On Behalf of | Apr 3, 2023 | Child Custody & Visitation |

California state law protects a child’s right to visit with their non-custodial parent. Despite this, there are times when a custodial parent refuses to allow visitation for their child. 

Can a parent defy court-ordered visits? 

The consequences of not allowing visitation

Regarding court-ordered visitation in California, parents must adhere to the terms of the order. If a parent refuses to send their child to court-ordered visitation, they can face serious consequences.

They may feel justified in refusing to allow visitation. There may be a history of neglect, substance abuse or mental health issues. Or, they may believe that the current order isn’t in the child’s best interest.

However, the custodial parent could be held in contempt of court and face legal penalties such as fines or jail time. Other ramifications could be the reduction of custody or modifying the existing custody order and granting the other parent sole custody.

There may be situations where the child doesn’t want to visit the other parent. They may be experiencing emotional distress or anxiety. Or they may be having difficulty adjusting to the existing visitation schedule. For the child’s well-being, having a conversation with them and addressing their concerns is essential. Parents must remember that communication and understanding are critical when dealing with these situations.

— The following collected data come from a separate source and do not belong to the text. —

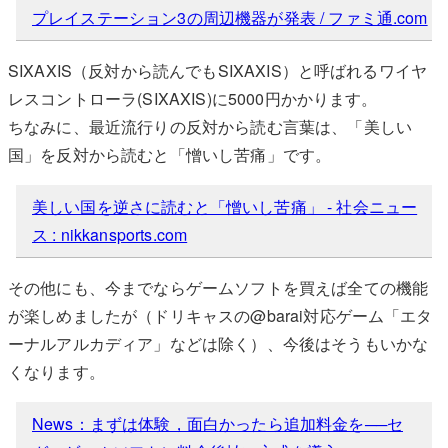
プレイステーション3の周辺機器が発表 / ファミ通.com
SIXAXIS（反対から読んでもSIXAXIS）と呼ばれるワイヤ
レスコントローラ(SIXAXIS)に5000円かかります。
ちなみに、最近流行りの反対から読む言葉は、「美しい
国」を反対から読むと「憎いし苦痛」です。
美しい国を逆さに読むと「憎いし苦痛」 - 社会ニュー
ス : nikkansports.com
その他にも、今までならゲームソフトを買えば全ての機能
が楽しめましたが（ドリキャスの@barai対応ゲーム「エタ
ーナルアルカディア」などは除く）、今後はそうもいかな
くなります。
News：まずは体験，面白かったら追加料金を──セ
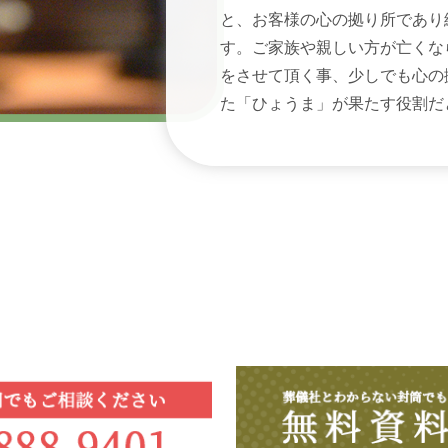
と、お客様の心の拠り所であり
す。ご家族や親しい方が亡くな
をさせて頂く事、少しでも心の
た「ひょうま」が果たす役割だ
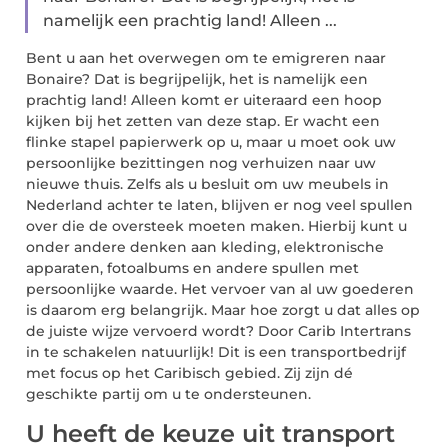
namelijk een prachtig land! Alleen ...
Bent u aan het overwegen om te emigreren naar
Bonaire? Dat is begrijpelijk, het is namelijk een
prachtig land! Alleen komt er uiteraard een hoop
kijken bij het zetten van deze stap. Er wacht een
flinke stapel papierwerk op u, maar u moet ook uw
persoonlijke bezittingen nog verhuizen naar uw
nieuwe thuis. Zelfs als u besluit om uw meubels in
Nederland achter te laten, blijven er nog veel spullen
over die de oversteek moeten maken. Hierbij kunt u
onder andere denken aan kleding, elektronische
apparaten, fotoalbums en andere spullen met
persoonlijke waarde. Het vervoer van al uw goederen
is daarom erg belangrijk. Maar hoe zorgt u dat alles op
de juiste wijze vervoerd wordt? Door Carib Intertrans
in te schakelen natuurlijk! Dit is een transportbedrijf
met focus op het Caribisch gebied. Zij zijn dé
geschikte partij om u te ondersteunen.
U heeft de keuze uit transport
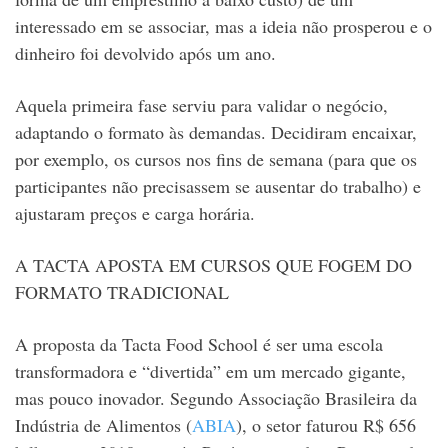
interessado em se associar, mas a ideia não prosperou e o
dinheiro foi devolvido após um ano.
A
quela primeira fase serviu para validar o negócio,
adaptando o formato às demandas. Decidiram encaixar,
por exemplo, os cursos nos fins de semana (para que os
participantes não precisassem se ausentar do trabalho) e
ajustaram preços e carga horária.
A TACTA APOSTA EM CURSOS QUE FOGEM DO
FORMATO TRADICIONAL
A proposta da Tacta Food School é ser uma escola
transformadora e “divertida” em um mercado gigante,
mas pouco inovador. Segundo Associação Brasileira da
Indústria de Alimentos (
ABIA
), o setor faturou R$ 656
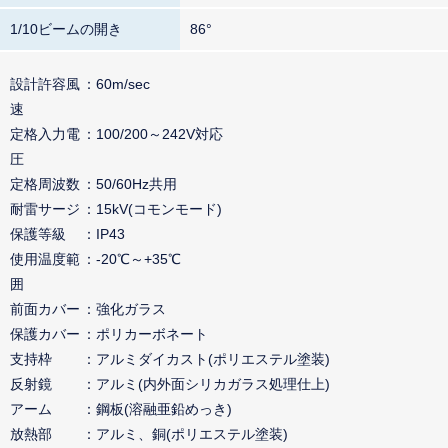
1/10ビームの開き
86°
設計許容風
60m/sec
速
定格入力電
100/200～242V対応
圧
定格周波数
50/60Hz共用
耐雷サージ
15kV(コモンモード)
保護等級
IP43
使用温度範
-20℃～+35℃
囲
前面カバー
強化ガラス
保護カバー
ポリカーボネート
支持枠
アルミダイカスト(ポリエステル塗装)
反射鏡
アルミ(内外面シリカガラス処理仕上)
アーム
鋼板(溶融亜鉛めっき)
放熱部
アルミ、銅(ポリエステル塗装)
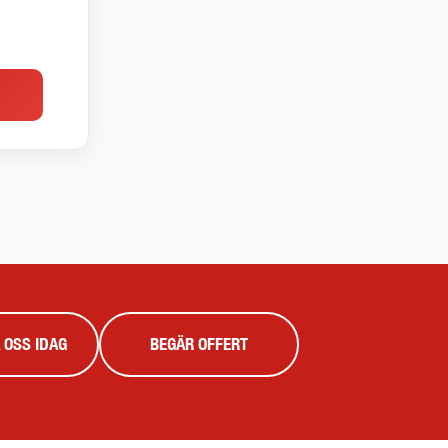
 OSS IDAG
BEGÄR OFFERT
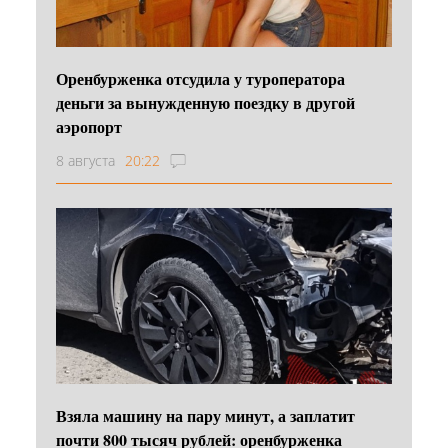
Оренбурженка отсудила у туроператора
деньги за вынужденную поездку в другой
аэропорт
8 августа
20:22
Взяла машину на пару минут, а заплатит
почти 800 тысяч рублей: оренбурженка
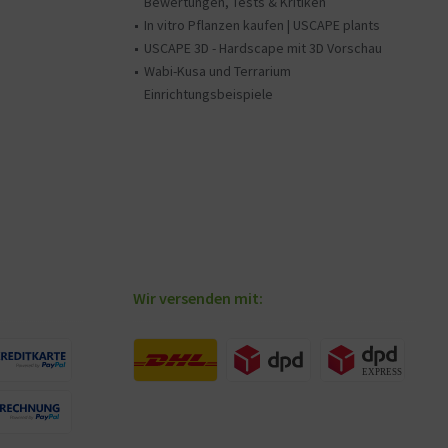
Bewertungen, Tests & Kritiken
In vitro Pflanzen kaufen | USCAPE plants
USCAPE 3D - Hardscape mit 3D Vorschau
Wabi-Kusa und Terrarium
Einrichtungsbeispiele
Wir versenden mit:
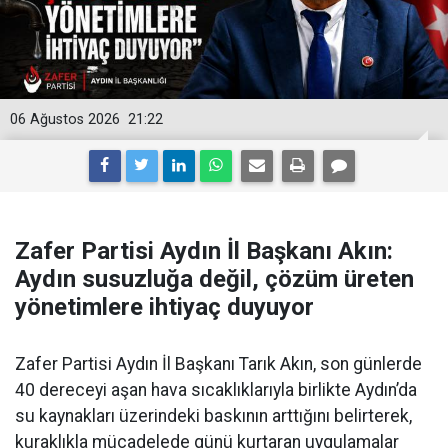
06 Ağustos 2026
21:22
Zafer Partisi Aydın İl Başkanı Akın:
Aydın susuzluğa değil, çözüm üreten
yönetimlere ihtiyaç duyuyor
Zafer Partisi Aydın İl Başkanı Tarık Akın, son günlerde
40 dereceyi aşan hava sıcaklıklarıyla birlikte Aydın’da
su kaynakları üzerindeki baskının arttığını belirterek,
kuraklıkla mücadelede günü kurtaran uygulamalar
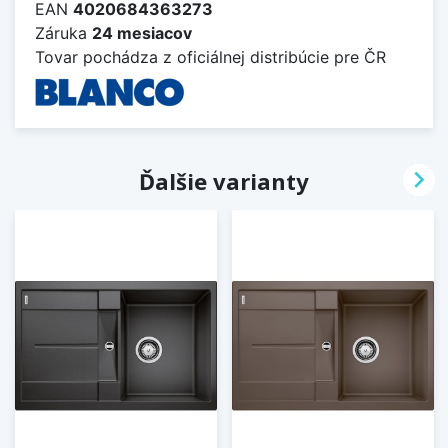
EAN
4020684363273
Záruka
24 mesiacov
Tovar pochádza z oficiálnej distribúcie pre ČR

Ďalšie varianty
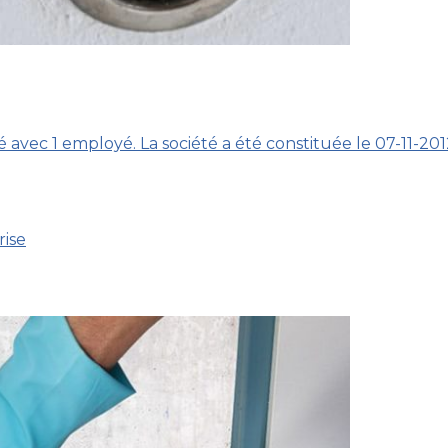
 avec 1 employé. La société a été constituée le 07-11-20
rise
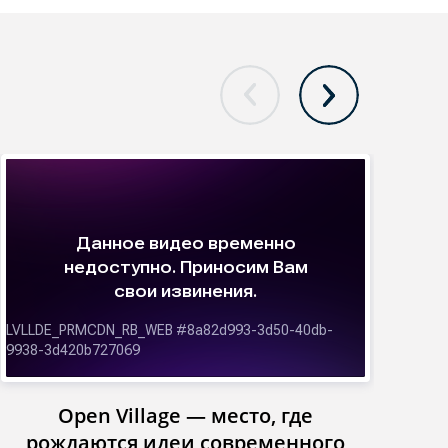
Open Village — место, где
Инст
рождаются идеи современного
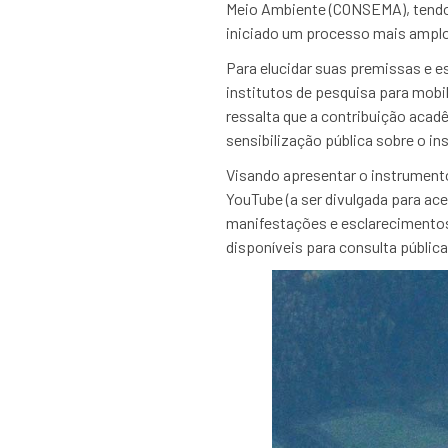
Meio Ambiente (CONSEMA), tend
iniciado um processo mais amplo 
Para elucidar suas premissas e 
institutos de pesquisa para mobi
ressalta que a contribuição acad
sensibilização pública sobre o in
Visando apresentar o instrumento
YouTube (a ser divulgada para aces
manifestações e esclarecimentos
disponíveis para consulta pública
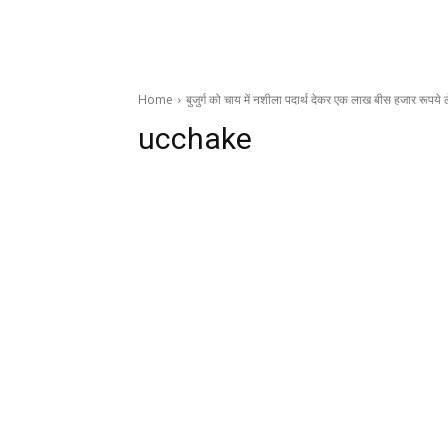
Home
बुजुर्ग को चाय में नशीला पदार्थ देकर एक लाख बीस हजार रूपये
ucchake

If the parents cannot agree, the court may get involved to determine what is in the child’s best interests. A judge will consider the child’s age, the bond between the parents and the child, the child’s ties to the community, each parent’s ability to care for the child, and if there is any history of violence or substance abuse.

Overall, parents need to follow custody and visitation orders to avoid adverse legal consequences. No matter what situation you find yourself in regarding court-ordered visitation, it is essential to explore your options to ensure your rights are protected, and your children’s best interests are considered.